Hillary Clinton for Vice President in 2012? Biden 'Trade Talk' Murmur Could Swell

tom-diemer

Tom Diemer

Correspondent
Posted:
08/11/10
Washington's chattering class, never timid about giving advice to the president of the United States, is floating the idea of Secretary of State Hillary Clinton becoming Barack Obama's running mate in two years.

Time magazine, in an item Wednesday on its website, said Obama perhaps should consider the proposition -- "dump Biden" would be part of it -- as he begins planning for his reelection bid in 2012. "Amid two wars, a stubborn unemployment rate, an oil spill . . . might the White House need a little star power to jump-start what could be a tougher reelection than expected?" writes contributor Dan Fastenberg. "As secretary of state, Hillary Clinton has been striking the same tone as Team No Drama Obama, as opposed to the human gaffe machine." Hmm, would that be Vice President Joe Biden and his big bleeping deal health care law?

Hillary Clinton, Joe BidenThe latest round of I-don't-have-anything-better-to-do-today speculation began earlier this month when former Virginia Gov. Doug Wilder wrote in a Politico op-ed piece that Obama should replace Biden with Clinton, in part because she would help win back "middle-class independent voters," who have drifted away from the president. Working-class voters, says Wilder, have always been "more enamored of Clinton." The former governor, who is African American, didn't say it, but "working class" in this context could be code for white voters, a group Hillary ran stronger among than did Obama when they opposed each other -- sometimes bitterly -- in the 2008 primary campaign. Wilder goes on to make a case against Biden, saying his verbal blunders are not only fodder for late-night comedians but have undermined "what little confidence the public may have in him."

In a piece for the Washington Post website in June, Sally Quinn wrote that Clinton and Biden, former chairman of the Senate Foreign Relations Committee, should switch jobs. "Really," she says. Really? Her argument is that Clinton has done "an incredible job" at State and, even in her late 60s, would be a strong candidate for president in 2016, while Biden, who is older, has no intention of seeking the White House. In the short-term, Obama and Clinton would be a "near-unbeatable team" in 2012, according to Quinn.

A month earlier Politics Daily's Eleanor Clift beat everyone to the punch by suggesting the same thing. She wrote that "Obama's loyalty only goes so far," and if polls show an Obama-Clinton ticket would run stronger in 2012, he "might well have Biden step aside." Besides, Clift argued, Biden "would be a natural at the State Department."

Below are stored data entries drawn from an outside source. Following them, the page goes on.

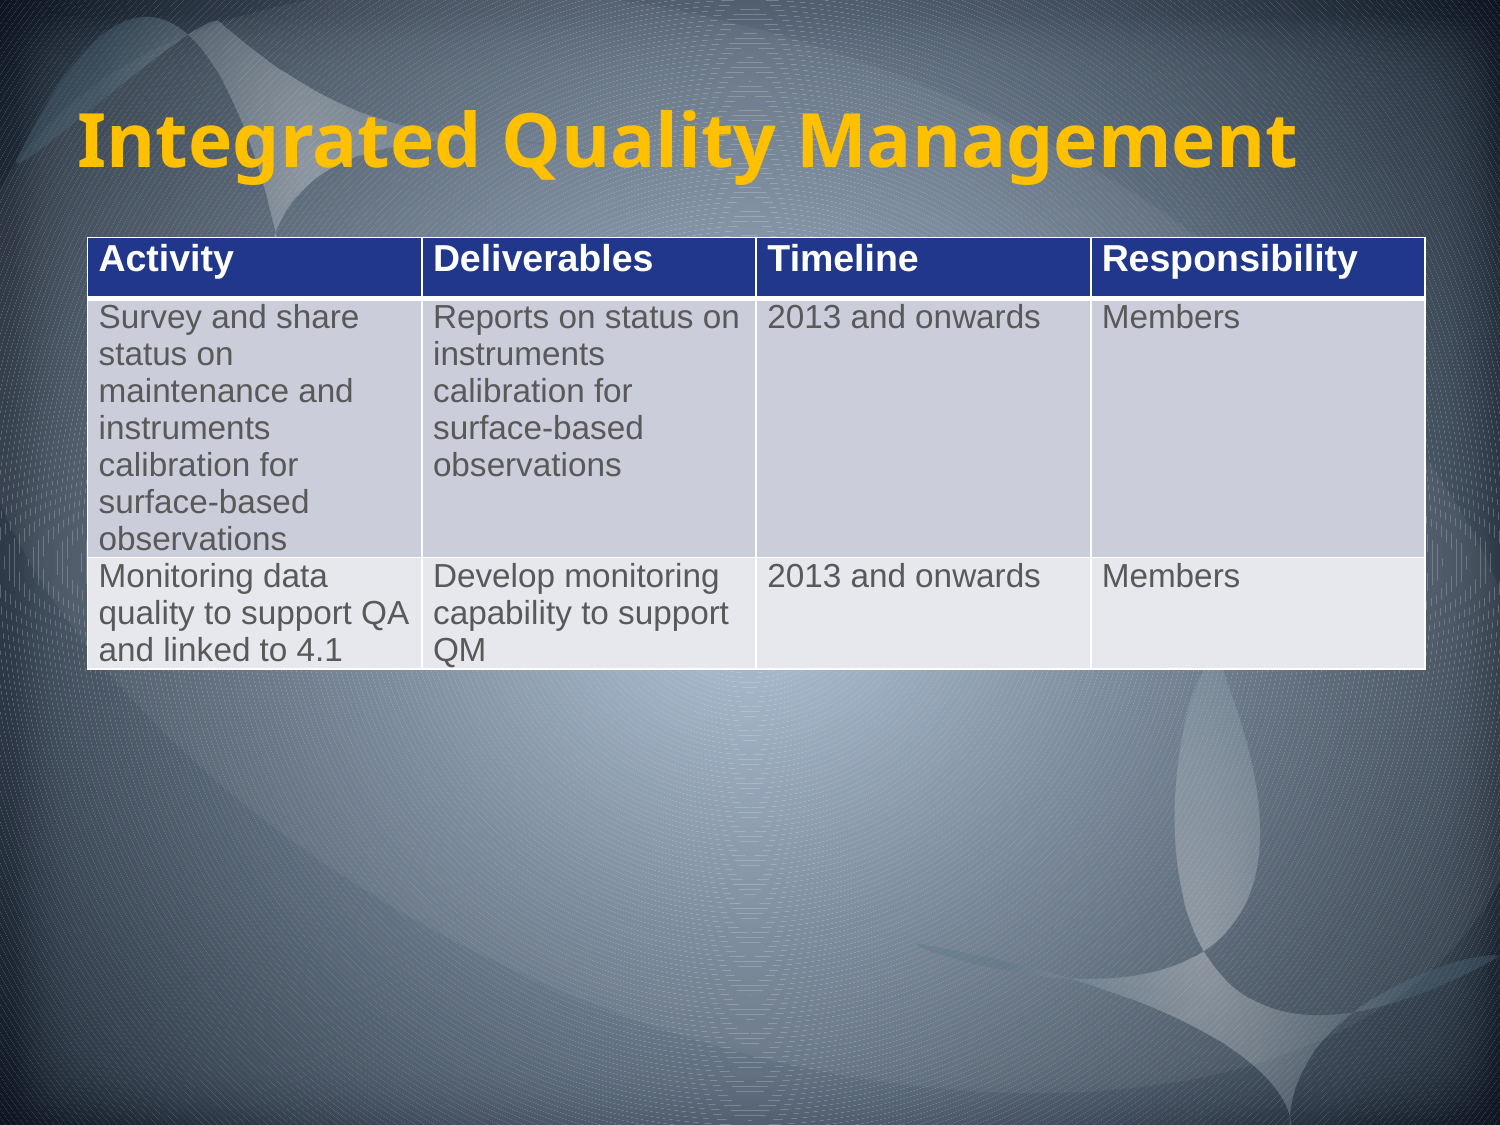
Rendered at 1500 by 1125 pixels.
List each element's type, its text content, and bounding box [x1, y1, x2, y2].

table_header Timeline [757, 238, 1090, 296]
table_header Responsibility [1092, 238, 1424, 296]
table_header Deliverables [423, 238, 755, 296]
title Integrated Quality Management [62, 62, 1425, 213]
table_cell 2013 and onwards [757, 301, 1090, 557]
table_cell 2013 and onwards [757, 558, 1090, 668]
picture [0, 0, 1500, 1125]
table_cell Survey and share status on maintenance and instruments calibration for surface-based observations [88, 301, 421, 557]
table_cell Monitoring data quality to support QA and linked to 4.1 [88, 558, 421, 668]
table_cell Members [1092, 558, 1424, 668]
table_cell Reports on status on instruments calibration for surface-based observations [423, 301, 755, 557]
table_header Activity [88, 238, 421, 296]
table_cell Members [1092, 301, 1424, 557]
table_cell Develop monitoring capability to support QM [423, 558, 755, 668]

But insofar as a 2016 presidential candidacy is concerned, Hillary Clinton has already said her White House aspirations are history. And does it matter that she can arguably offer more service to the American people as secretary of state than as vice president, a job FDR vice president John Nance Garner described as "not worth a bucket of warm spit." (Actually, the salty Gardner reportedly used a stronger term than spit). Biden, for his part, has emerged as a valuable foreign policy adviser to Obama, a roving ambassador, vigorous partisan campaigner and all-around good guy. Does he talk too much? Sometimes. But that would be just as true at Foggy Bottom as it is in the vice president's office.

It's been more than three decades since a president has thrown his vice president overboard. A change at the top can be seen as a sign of disarray, panic even. Dan Quayle, regarded by his critics as a lightweight, survived in 1992 but the Bush-Quayle ticket lost to Clinton-Gore. The last president to make a change was Republican Gerald Ford, who replaced Vice President Nelson Rockefeller with Sen. Bob Dole in 1976 and went on to lose to a peanut farmer from Georgia named Jimmy Carter.

Barack Obama considered Hillary Clinton for vice president in 2008. Ultimately, he decided she was a better fit at the State Department. Good call.